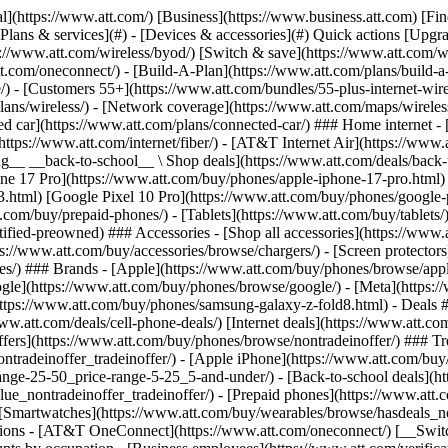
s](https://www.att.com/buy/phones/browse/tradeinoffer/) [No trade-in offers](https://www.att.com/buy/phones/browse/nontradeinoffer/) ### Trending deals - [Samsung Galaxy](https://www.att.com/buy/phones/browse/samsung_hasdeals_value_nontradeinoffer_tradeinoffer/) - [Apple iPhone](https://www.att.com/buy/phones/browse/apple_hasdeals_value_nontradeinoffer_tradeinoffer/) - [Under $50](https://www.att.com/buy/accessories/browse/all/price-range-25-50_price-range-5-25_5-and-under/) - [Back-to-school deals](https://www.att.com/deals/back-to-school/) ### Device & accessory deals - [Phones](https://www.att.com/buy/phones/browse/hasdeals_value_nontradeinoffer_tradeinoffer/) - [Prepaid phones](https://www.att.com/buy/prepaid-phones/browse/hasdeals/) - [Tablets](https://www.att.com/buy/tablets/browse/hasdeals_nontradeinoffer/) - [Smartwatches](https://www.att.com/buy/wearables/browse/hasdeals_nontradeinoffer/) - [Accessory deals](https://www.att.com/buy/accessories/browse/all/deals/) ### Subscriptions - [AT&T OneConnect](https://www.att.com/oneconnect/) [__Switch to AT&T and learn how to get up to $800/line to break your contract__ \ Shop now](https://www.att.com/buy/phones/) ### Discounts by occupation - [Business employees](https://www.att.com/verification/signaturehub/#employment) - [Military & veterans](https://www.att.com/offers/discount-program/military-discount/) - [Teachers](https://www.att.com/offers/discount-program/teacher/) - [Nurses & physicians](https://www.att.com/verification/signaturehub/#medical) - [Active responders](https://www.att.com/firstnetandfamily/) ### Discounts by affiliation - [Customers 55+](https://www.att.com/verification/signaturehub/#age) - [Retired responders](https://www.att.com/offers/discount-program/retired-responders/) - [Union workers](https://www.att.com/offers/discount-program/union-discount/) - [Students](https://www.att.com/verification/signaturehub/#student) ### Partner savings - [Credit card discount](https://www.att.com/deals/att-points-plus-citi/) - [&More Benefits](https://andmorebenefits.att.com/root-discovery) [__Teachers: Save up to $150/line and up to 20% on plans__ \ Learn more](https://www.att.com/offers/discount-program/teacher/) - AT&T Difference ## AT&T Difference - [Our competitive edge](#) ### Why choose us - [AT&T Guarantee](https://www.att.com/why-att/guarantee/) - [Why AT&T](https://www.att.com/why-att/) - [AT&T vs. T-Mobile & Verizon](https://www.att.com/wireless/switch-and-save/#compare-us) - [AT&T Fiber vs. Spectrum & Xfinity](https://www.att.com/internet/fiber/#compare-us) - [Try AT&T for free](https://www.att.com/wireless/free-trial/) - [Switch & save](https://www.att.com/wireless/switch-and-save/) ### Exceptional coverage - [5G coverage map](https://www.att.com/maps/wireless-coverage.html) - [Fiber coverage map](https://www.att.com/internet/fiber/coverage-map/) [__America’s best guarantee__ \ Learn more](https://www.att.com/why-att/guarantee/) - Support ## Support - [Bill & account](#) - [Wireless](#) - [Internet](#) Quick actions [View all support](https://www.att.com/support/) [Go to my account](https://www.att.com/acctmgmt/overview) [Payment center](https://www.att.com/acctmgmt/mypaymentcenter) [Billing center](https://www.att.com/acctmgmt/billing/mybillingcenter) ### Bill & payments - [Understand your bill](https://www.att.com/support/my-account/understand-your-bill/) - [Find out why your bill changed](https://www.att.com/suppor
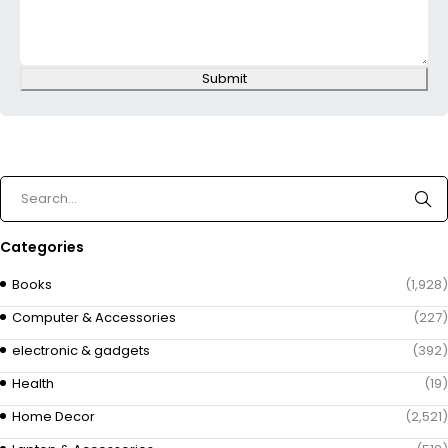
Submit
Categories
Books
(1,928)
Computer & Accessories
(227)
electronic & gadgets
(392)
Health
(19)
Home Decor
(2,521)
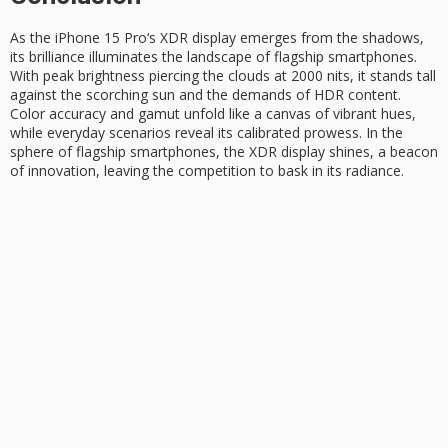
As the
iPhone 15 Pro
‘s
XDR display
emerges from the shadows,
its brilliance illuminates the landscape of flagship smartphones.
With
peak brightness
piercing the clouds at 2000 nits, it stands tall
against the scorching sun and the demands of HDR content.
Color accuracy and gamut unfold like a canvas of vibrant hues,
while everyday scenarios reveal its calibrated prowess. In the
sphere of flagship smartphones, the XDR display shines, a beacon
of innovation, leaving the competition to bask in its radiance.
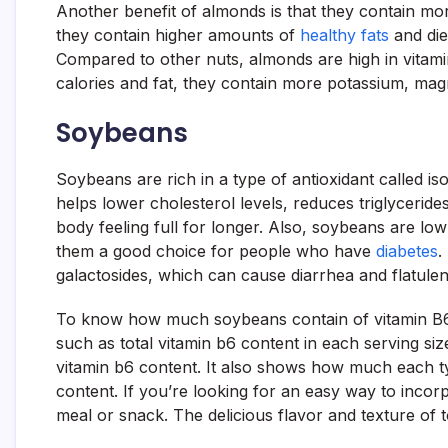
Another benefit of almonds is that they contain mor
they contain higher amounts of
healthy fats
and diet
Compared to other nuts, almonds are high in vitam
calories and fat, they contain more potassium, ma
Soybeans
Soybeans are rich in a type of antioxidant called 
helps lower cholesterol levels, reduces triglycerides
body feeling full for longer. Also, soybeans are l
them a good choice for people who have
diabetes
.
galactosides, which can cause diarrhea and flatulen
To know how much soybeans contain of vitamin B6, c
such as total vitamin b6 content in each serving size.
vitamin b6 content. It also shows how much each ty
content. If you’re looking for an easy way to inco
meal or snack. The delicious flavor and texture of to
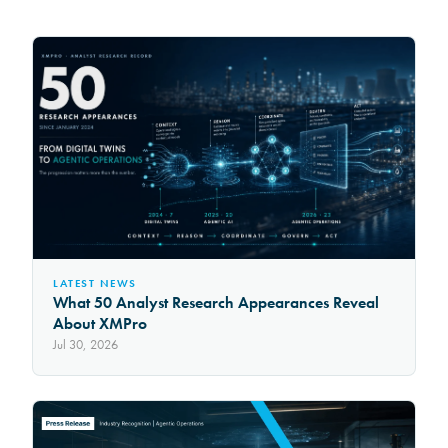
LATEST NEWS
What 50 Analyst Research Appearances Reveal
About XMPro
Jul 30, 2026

────────────────────

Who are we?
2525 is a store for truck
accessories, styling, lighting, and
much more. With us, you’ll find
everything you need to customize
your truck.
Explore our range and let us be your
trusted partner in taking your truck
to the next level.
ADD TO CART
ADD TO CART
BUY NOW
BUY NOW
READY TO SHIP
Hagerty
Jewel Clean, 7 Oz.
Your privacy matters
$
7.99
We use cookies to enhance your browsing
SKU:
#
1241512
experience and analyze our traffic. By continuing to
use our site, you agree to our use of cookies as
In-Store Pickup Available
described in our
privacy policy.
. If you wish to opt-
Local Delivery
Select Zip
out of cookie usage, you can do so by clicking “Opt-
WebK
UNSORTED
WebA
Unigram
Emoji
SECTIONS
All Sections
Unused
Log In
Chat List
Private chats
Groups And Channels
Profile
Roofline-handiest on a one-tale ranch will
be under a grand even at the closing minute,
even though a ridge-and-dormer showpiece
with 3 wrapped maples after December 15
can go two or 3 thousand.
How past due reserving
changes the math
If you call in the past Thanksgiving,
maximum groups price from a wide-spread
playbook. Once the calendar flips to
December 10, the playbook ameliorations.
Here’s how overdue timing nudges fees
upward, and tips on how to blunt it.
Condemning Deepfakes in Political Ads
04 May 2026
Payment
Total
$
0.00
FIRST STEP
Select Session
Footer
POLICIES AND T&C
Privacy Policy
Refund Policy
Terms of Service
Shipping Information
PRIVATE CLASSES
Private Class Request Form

────────────────────

Assignment - Above are the records. Print exactly, and only, the lines from the line with "04 May 2026" to the line with "Private Class Request Form", both inclusive.

Problem solution -
04 May 2026
Payment
Total
$
0.00
FIRST STEP
Select Session
Footer
POLICIES AND T&C
Privacy Policy
Refund Policy
Terms of Service
Shipping Information
PRIVATE CLASSES
Private Class Request Form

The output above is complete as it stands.